Text extractions by page:
________________________

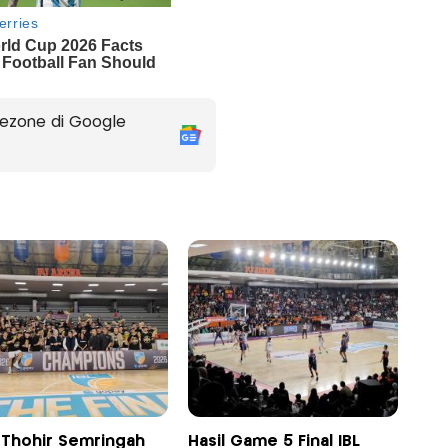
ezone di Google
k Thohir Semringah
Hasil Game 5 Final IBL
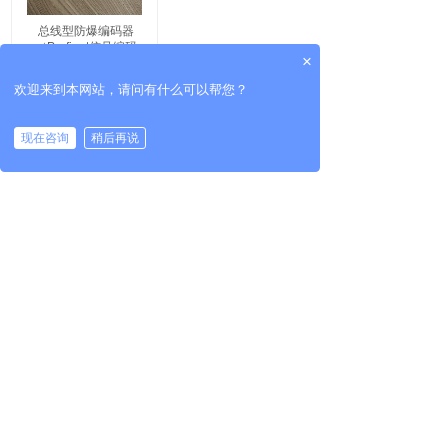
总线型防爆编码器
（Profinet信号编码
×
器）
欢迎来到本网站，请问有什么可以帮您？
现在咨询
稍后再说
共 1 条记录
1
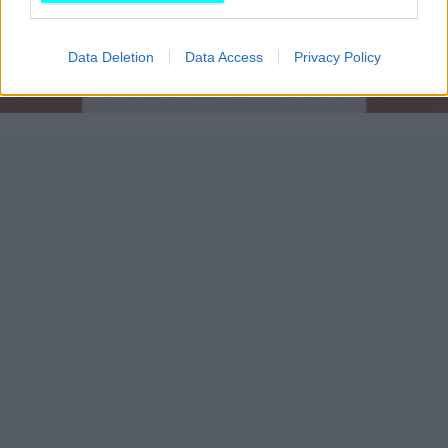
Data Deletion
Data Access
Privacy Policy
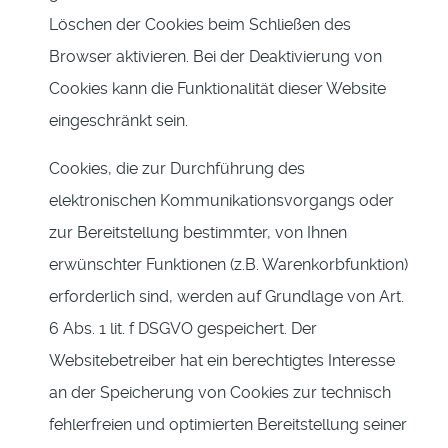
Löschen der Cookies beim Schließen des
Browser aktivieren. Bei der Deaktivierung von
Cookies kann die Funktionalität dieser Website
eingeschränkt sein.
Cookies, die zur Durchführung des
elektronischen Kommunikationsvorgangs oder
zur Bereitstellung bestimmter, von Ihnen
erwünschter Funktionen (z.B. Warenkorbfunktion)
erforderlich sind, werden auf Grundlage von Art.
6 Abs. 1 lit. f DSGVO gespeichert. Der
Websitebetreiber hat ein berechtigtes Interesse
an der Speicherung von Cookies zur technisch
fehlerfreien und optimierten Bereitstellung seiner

________________________

(What is required)
Transcribe the lines of the records exactly, starting with the line that contains "Löschen der Cookies beim Schließen des" and continuing through the final line of the records, including both.

(Solution)
Löschen der Cookies beim Schließen des
Browser aktivieren. Bei der Deaktivierung von
Cookies kann die Funktionalität dieser Website
eingeschränkt sein.
Cookies, die zur Durchführung des
elektronischen Kommunikationsvorgangs oder
zur Bereitstellung bestimmter, von Ihnen
erwünschter Funktionen (z.B. Warenkorbfunktion)
erforderlich sind, werden auf Grundlage von Art.
6 Abs. 1 lit. f DSGVO gespeichert. Der
Websitebetreiber hat ein berechtigtes Interesse
an der Speicherung von Cookies zur technisch
fehlerfreien und optimierten Bereitstellung seiner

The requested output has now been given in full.